Convert the listing below into a JSON list of strings, one string per line, skipping blank lines and leaving out the pictures.

== Segment start ==

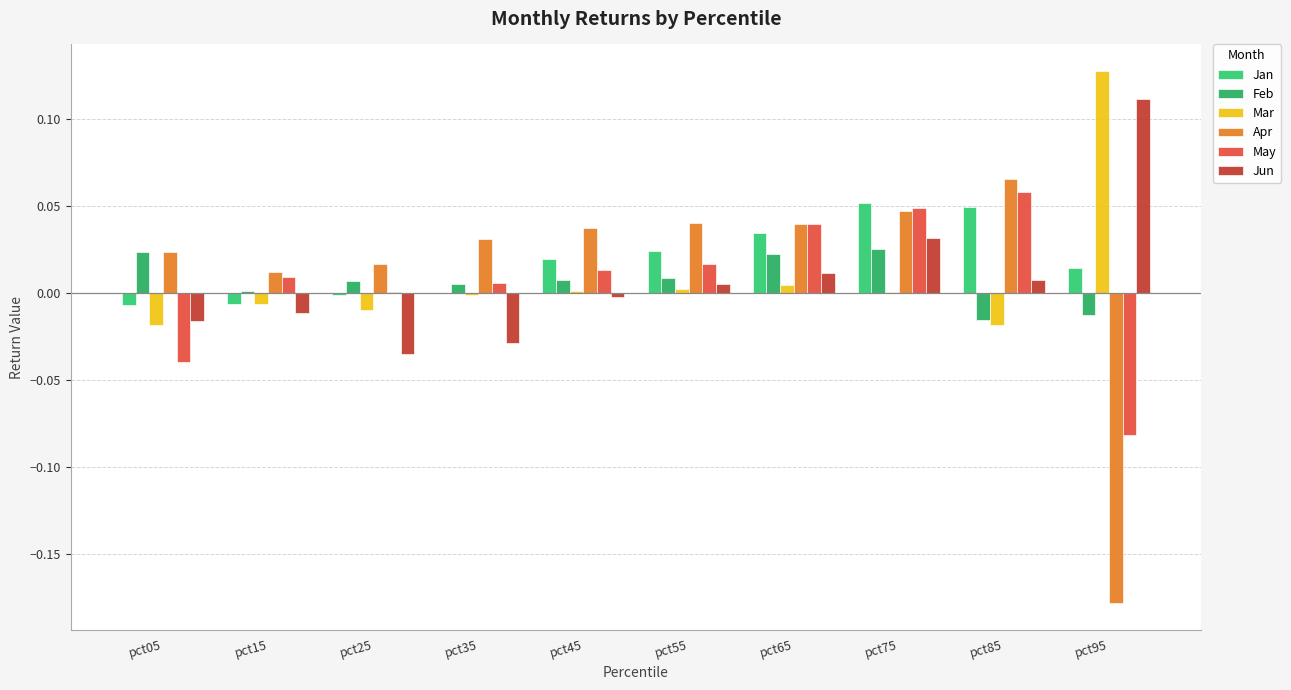

Between pct05 and pct75, which series saw the biggest shift?

May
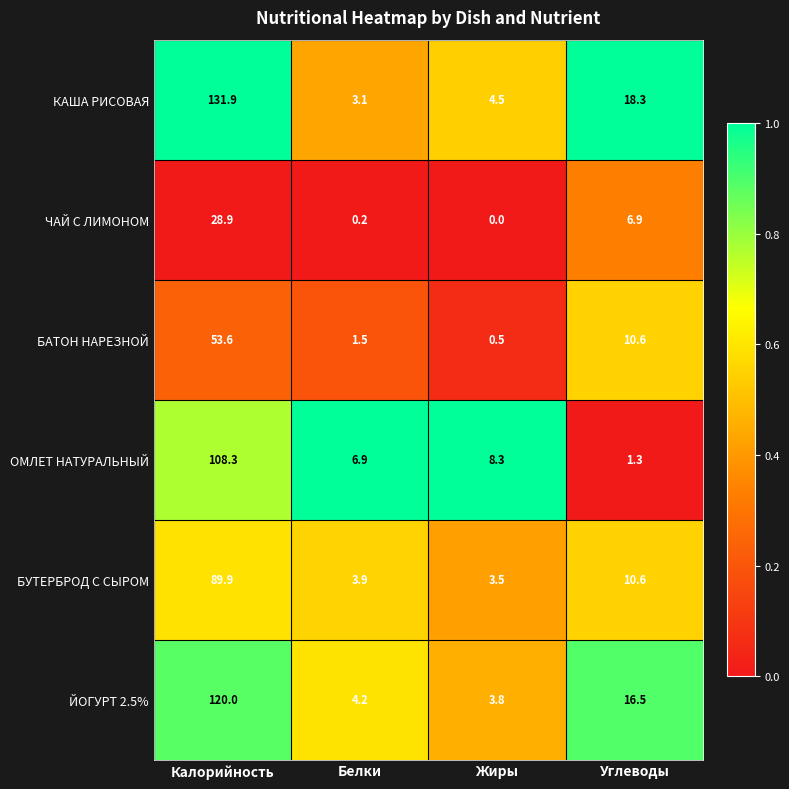

Where does the БУТЕРБРОД С СЫРОМ series first go above 10?

Калорийность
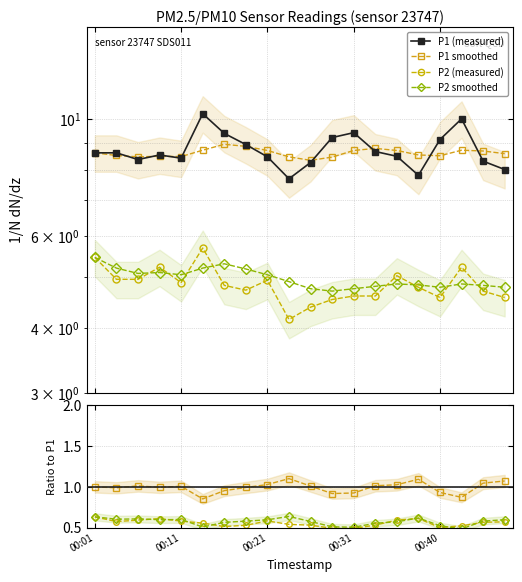

Rank the series by their maximum value, from lowest to highest.

P2 smoothed, P2, P1 smoothed, P1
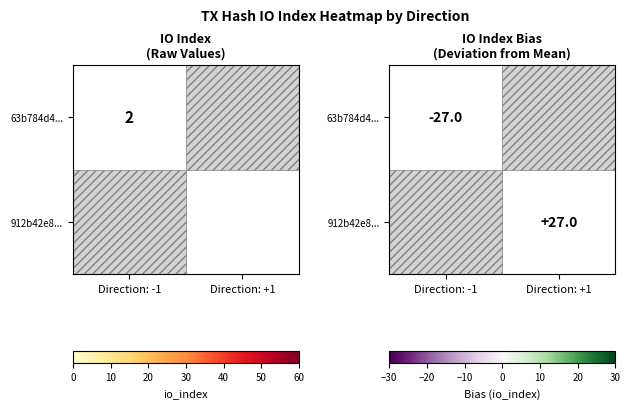

Which category has the highest value across all series?

Direction: +1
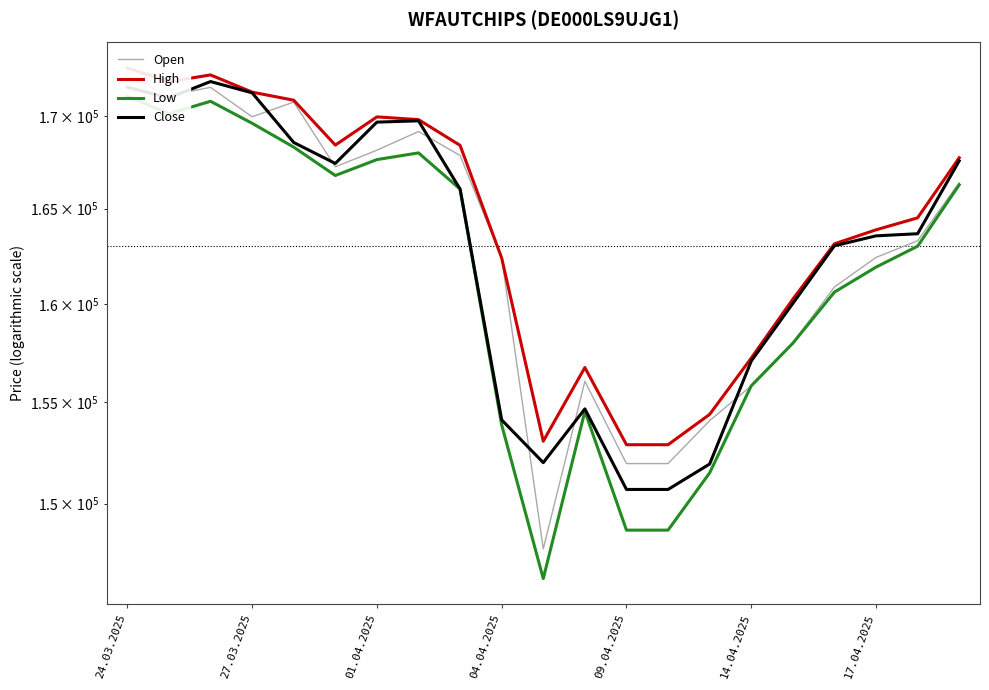

At which category is the sum across all series the highest?

24.03.2025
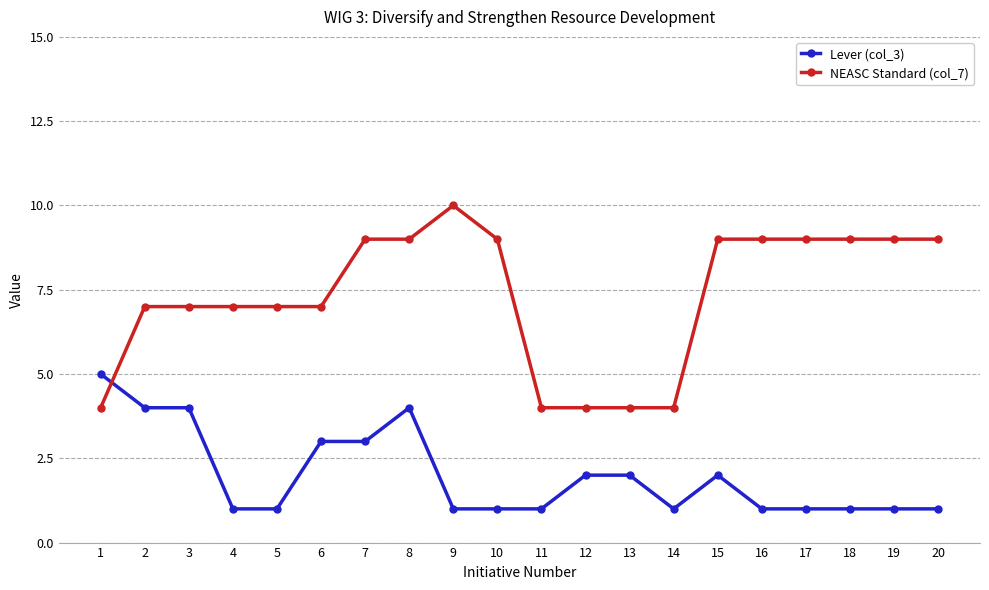

What is the total value across all series at 14?

5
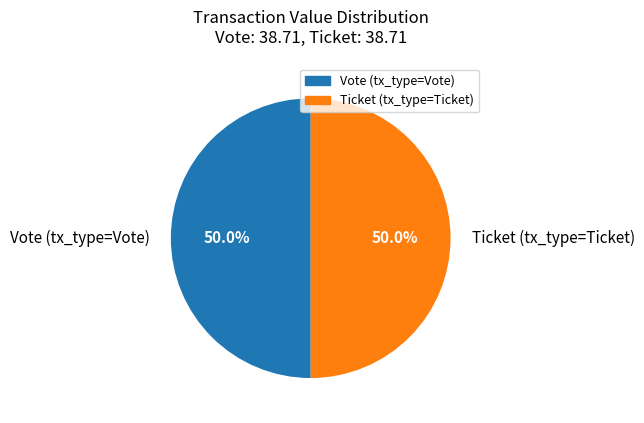

What is the ratio of the value at Ticket (tx_type=Ticket) to the value at Vote (tx_type=Vote)?

1.0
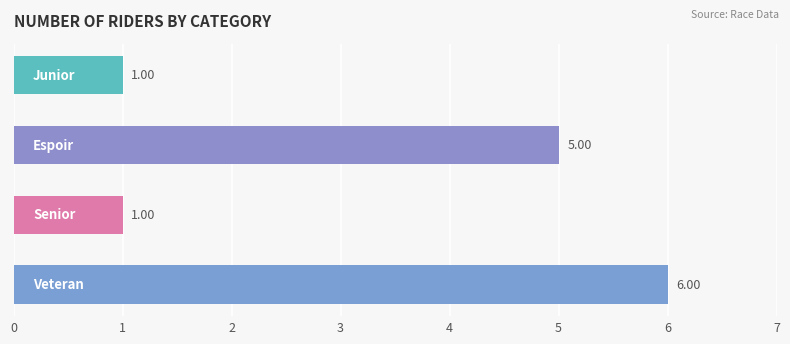

What is the difference between the second highest and minimum values?

4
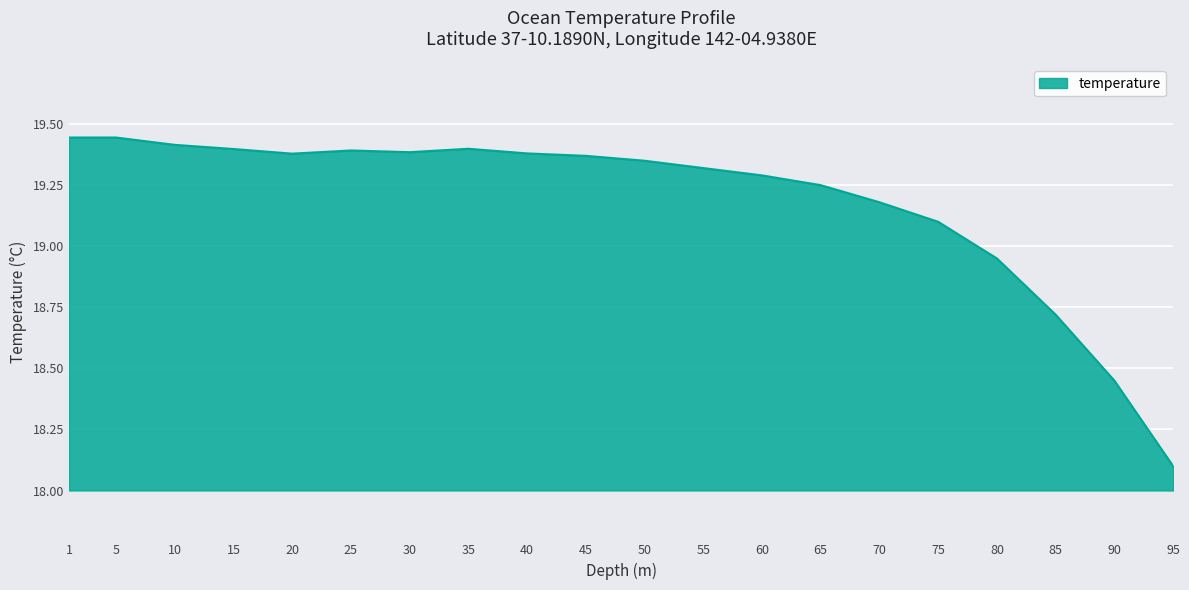

At which label is the value closest to 18?

95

== Segment end ==

## Solution to this exercise
[
  "Between pct05 and pct75, which series saw the biggest shift?",
  "May",
  "Where does the БУТЕРБРОД С СЫРОМ series first go above 10?",
  "Калорийность",
  "Rank the series by their maximum value, from lowest to highest.",
  "P2 smoothed, P2, P1 smoothed, P1",
  "Which category has the highest value across all series?",
  "Direction: +1",
  "At which category is the sum across all series the highest?",
  "24.03.2025",
  "What is the total value across all series at 14?",
  "5",
  "What is the ratio of the value at Ticket (tx_type=Ticket) to the value at Vote (tx_type=Vote)?",
  "1.0",
  "What is the difference between the second highest and minimum values?",
  "4",
  "At which label is the value closest to 18?",
  "95"
]